Day 1 of 5
⏱ ~60 minutes
Raspberry Pi in 5 Days — Day 1

Setup and SSH

Day 1 is getting your Pi running without a monitor, keyboard, or mouse — headless setup. This is how every professional uses a Pi.

Hardware You Need

Raspberry Pi 5 (4 GB is fine for most projects) or Pi 4. MicroSD card (32 GB minimum, 64 GB recommended — use a Class 10 / A2 rated card for good performance). USB-C power supply (5V/5A for Pi 5, 5V/3A for Pi 4 — don't cheap out, underpowering causes random crashes).

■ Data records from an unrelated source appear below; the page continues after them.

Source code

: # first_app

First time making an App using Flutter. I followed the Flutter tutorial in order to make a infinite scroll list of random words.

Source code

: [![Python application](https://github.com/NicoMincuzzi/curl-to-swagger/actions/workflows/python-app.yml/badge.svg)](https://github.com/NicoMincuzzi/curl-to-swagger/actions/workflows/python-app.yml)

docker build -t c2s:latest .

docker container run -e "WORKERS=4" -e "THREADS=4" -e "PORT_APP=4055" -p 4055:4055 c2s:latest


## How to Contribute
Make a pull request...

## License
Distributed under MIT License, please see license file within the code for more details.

Optional: a case with a fan for the Pi 5 (it runs hot).

Flash Raspberry Pi OS

Download and install Raspberry Pi Imager (free, from raspberrypi.com). Select your Pi model, choose Raspberry Pi OS (64-bit, Lite for headless). Click the gear icon to pre-configure: set hostname, username/password, enable SSH, configure WiFi SSID and password. Flash to the microSD. This pre-configuration means you never need a monitor — the Pi boots and connects to WiFi automatically.

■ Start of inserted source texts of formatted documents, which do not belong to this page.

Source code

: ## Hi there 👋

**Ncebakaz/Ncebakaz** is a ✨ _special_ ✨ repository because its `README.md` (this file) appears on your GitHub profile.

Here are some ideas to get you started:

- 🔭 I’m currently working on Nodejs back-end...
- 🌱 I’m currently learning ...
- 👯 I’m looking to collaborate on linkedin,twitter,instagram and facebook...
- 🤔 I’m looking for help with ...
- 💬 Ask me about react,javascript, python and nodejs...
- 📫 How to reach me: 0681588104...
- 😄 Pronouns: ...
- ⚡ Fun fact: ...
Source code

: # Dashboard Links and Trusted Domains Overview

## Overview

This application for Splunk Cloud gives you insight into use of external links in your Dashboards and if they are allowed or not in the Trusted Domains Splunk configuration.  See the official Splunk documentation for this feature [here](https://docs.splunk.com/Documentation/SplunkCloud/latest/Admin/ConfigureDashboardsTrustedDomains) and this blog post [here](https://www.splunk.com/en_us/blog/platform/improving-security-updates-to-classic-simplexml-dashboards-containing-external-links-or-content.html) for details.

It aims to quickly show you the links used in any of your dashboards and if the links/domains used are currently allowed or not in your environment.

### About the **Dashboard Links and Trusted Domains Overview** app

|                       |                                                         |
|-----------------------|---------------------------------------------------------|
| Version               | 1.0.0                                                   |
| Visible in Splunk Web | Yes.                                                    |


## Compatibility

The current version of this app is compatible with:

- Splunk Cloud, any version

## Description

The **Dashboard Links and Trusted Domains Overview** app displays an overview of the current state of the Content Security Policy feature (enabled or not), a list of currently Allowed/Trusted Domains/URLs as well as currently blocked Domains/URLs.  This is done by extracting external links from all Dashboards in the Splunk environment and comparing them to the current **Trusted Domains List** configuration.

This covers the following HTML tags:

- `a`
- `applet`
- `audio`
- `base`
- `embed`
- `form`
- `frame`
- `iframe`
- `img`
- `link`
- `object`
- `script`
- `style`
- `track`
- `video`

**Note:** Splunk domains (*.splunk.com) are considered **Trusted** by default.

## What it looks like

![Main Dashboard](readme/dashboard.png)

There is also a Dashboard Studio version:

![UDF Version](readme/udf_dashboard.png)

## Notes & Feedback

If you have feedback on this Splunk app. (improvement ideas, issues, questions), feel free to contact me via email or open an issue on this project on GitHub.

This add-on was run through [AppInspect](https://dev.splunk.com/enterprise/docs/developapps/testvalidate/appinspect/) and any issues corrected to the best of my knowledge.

SSH and First Configuration

Insert the SD card, connect power. Wait 60–90 seconds for first boot. Find the Pi's IP address in your router's DHCP table, or use ping raspberrypi.local (mDNS). Connect: ssh [email protected]. Run sudo raspi-config: expand filesystem (important!), set locale/timezone, enable I2C and SPI interfaces (needed for sensors), update the tool. Run sudo apt update && sudo apt upgrade -y.

bash
#!/bin/bash
# First-boot setup script for Raspberry Pi
# Run after SSH login: bash setup.sh

set -e
echo "Raspberry Pi first-boot setup..."

# Update everything
sudo apt update && sudo apt upgrade -y

# Install useful tools
sudo apt install -y git vim htop tree curl wget tmux

# Install Python tools
sudo apt install -y python3-pip python3-venv python3-dev
pip3 install --upgrade pip

# Install GPIO and sensor libraries
pip3 install RPi.GPIO gpiozero smbus2 adafruit-blinka
pip3 install adafruit-circuitpython-dht

# Enable I2C and SPI via raspi-config (non-interactive)
sudo raspi-config nonint do_i2c 0   # 0 = enable
sudo raspi-config nonint do_spi 0
sudo raspi-config nonint do_camera 0

# Set up SSH key authentication (paste your public key)
mkdir -p ~/.ssh
chmod 700 ~/.ssh
# echo 'your-public-key-here' >> ~/.ssh/authorized_keys

# Check hardware
echo ""
echo "=== Hardware Info ==="
vcgencmd get_throttled  # 0x0 = no throttling
vcgencmd measure_temp   # should be < 50°C at idle
free -h
df -h /

echo ""
echo "Setup complete! Reboot: sudo reboot"
💡
vcgencmd get_throttled returns a hex code. 0x0 = all good. 0x50005 means undervoltage detected and thermal throttling — you need a better power supply or cooling. Check this whenever your Pi behaves strangely.
📝 Day 1 Exercise
Get Your Pi Online and Configured
  1. Flash Raspberry Pi OS using Raspberry Pi Imager. Use the gear icon to set hostname, WiFi, and enable SSH before flashing.
  2. Boot the Pi and connect via SSH. Time how long until ping raspberrypi.local responds (should be under 2 minutes).
  3. Run vcgencmd measure_temp and vcgencmd get_throttled. Is temperature under 50°C at idle? Is throttled status 0x0?
  4. Run the setup script above. Verify Python, GPIO libraries, and I2C/SPI are enabled.
  5. Connect from VS Code using Remote-SSH extension (install 'Remote - SSH' extension, connect to [email protected]). Edit files directly on the Pi.

Day 1 Summary

  • Raspberry Pi Imager pre-configures WiFi, SSH, and credentials — no monitor needed
  • Always run vcgencmd get_throttled to check for underpowering (0x0 = healthy)
  • raspi-config enables I2C, SPI, camera, and other interfaces needed for sensors
  • VS Code Remote-SSH makes Pi development as comfortable as local development
Challenge

Set up a static IP address on your Pi so it always gets the same address on your network (either via DHCP reservation in your router or by editing /etc/dhcpcd.conf). Then set up SSH key authentication so you never need to type a password. Finally, configure ~/.ssh/config on your laptop so you can connect with just ssh pi.